If you’ve done your homework and spent the time to make a few contacts in the blogospere, you should have a few friends willing to give a hand with the launch party. Just don’t push too hard for promotion and try to connect with other bloggers and photographers on your level. The “big dogs” get a lot of “check out my new site” emails every day, so don’t expect them to act on every single one (they’re not being rude, they’re just trying to keep up with their own affairs).

LAUNCH ANNOUNCEMENT

This is the big day!

  • Make it official and mention your new baby every chance you get!
  • Remind the previewers that today is the big day for you.
  • Watch for comments and stats — this is the exciting part of early blogging, so enjoy it.

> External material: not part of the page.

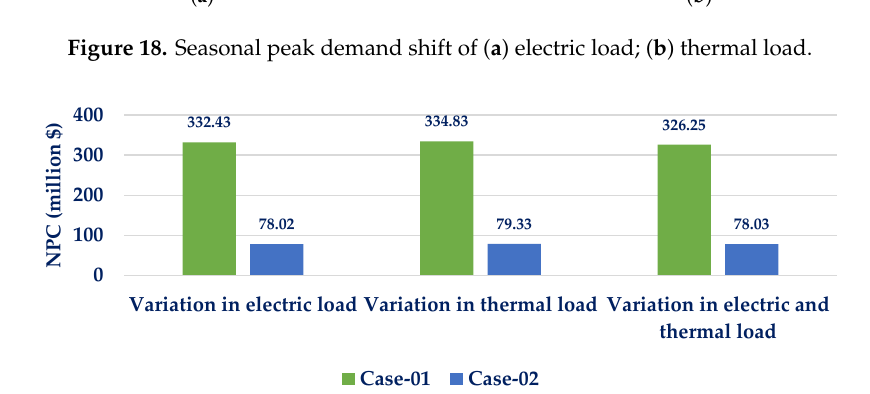
Figure 18. Seasonal peak demand shift of ( a ) electric load; ( b ) thermal load. Figure 19. Impact on NPC due to seasonal peak demand variation. Figure 19. Impact on NPC due to seasonal peak demand Figure 19. Impact on NPC due to seasonal peak demand variation.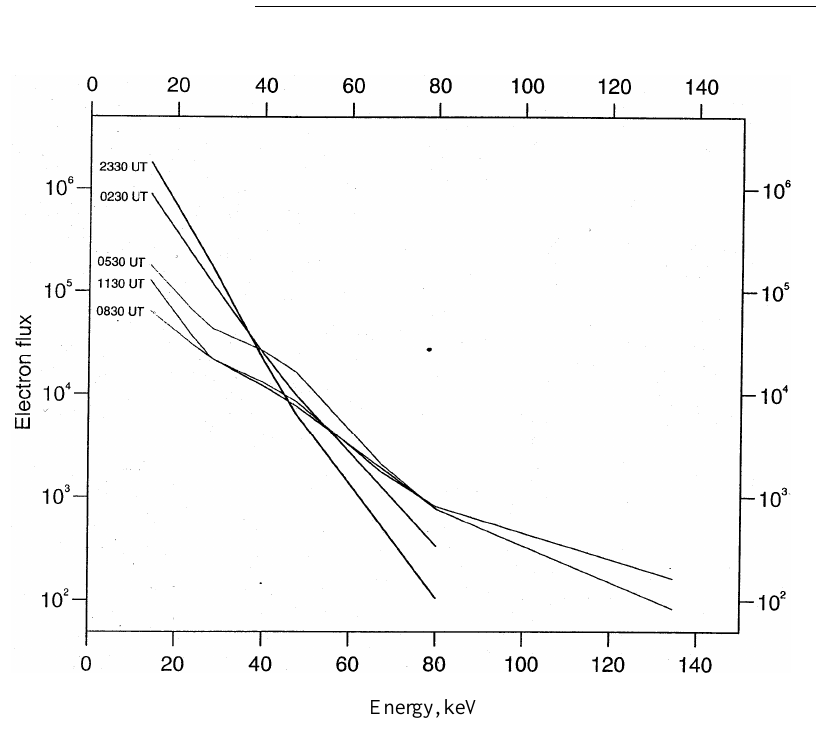
Fig. 5. Spectra deduced from the median electron-density profiles from night to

Site launches are always different than what you expect, so don’t expect anything and just enjoy the ride. You might get a flood of visitors and you might get a dozen. Just stick with the plan and the word will get out eventually as long as you have something interesting to say or show.

POST-LAUNCH

Weeks after launch.

  • Publish on pre-set schedule and try to stick with it.
  • Seek promo opportunities: guest blogging, links in social profiles, etc.
  • Announce your social extensions on the blog so new visitors can connect with you.
  • Accept feedback on your work and make an effort to improve your blog.
  • Refine your schedule, focus, and intent. Keep an open mind to change.

It can take months to grow into a new blog, so don’t give up after two weeks if you don’t have 5,000 visitors and 50 comments per day. Your blog will grow at a rate proportional to the effort you put into it, but even the best bloggers started at the bottom and worked their way up.

FIND YOUR GROOVE

Months after launch.

  • Split your time between writing, interacting, and promoting.
  • Reach out to other niche bloggers with links and mentions from your site.
  • Give, give, give… and take very little. Blogging is about giving, not taking.
  • Re-evaluate the plan frequently, make sure you’re on track with your goals and ambitions.

Blogging is like playing the stock market — you have your ups and downs. Sometimes it’s your fault, sometimes it’s just how things go. Get into a groove and find your place among the community. Get to know your readers and other bloggers in your niche.

HAVE FUN WITH IT

Blogging and photo-blogging is a rewarding experience if you have the right attitude. Give it some time, share your knowledge and your artwork, participate, build the community, and have fun with it.

Anybody out there thinking of starting up a new photography blog, photo blog, or personal blog? How about the new bloggers on the block? Where are you guys? Throw out some links in the comments if you just started a blog within the last few months. And for you seasoned bloggers, what other tips do you have for starting a blog?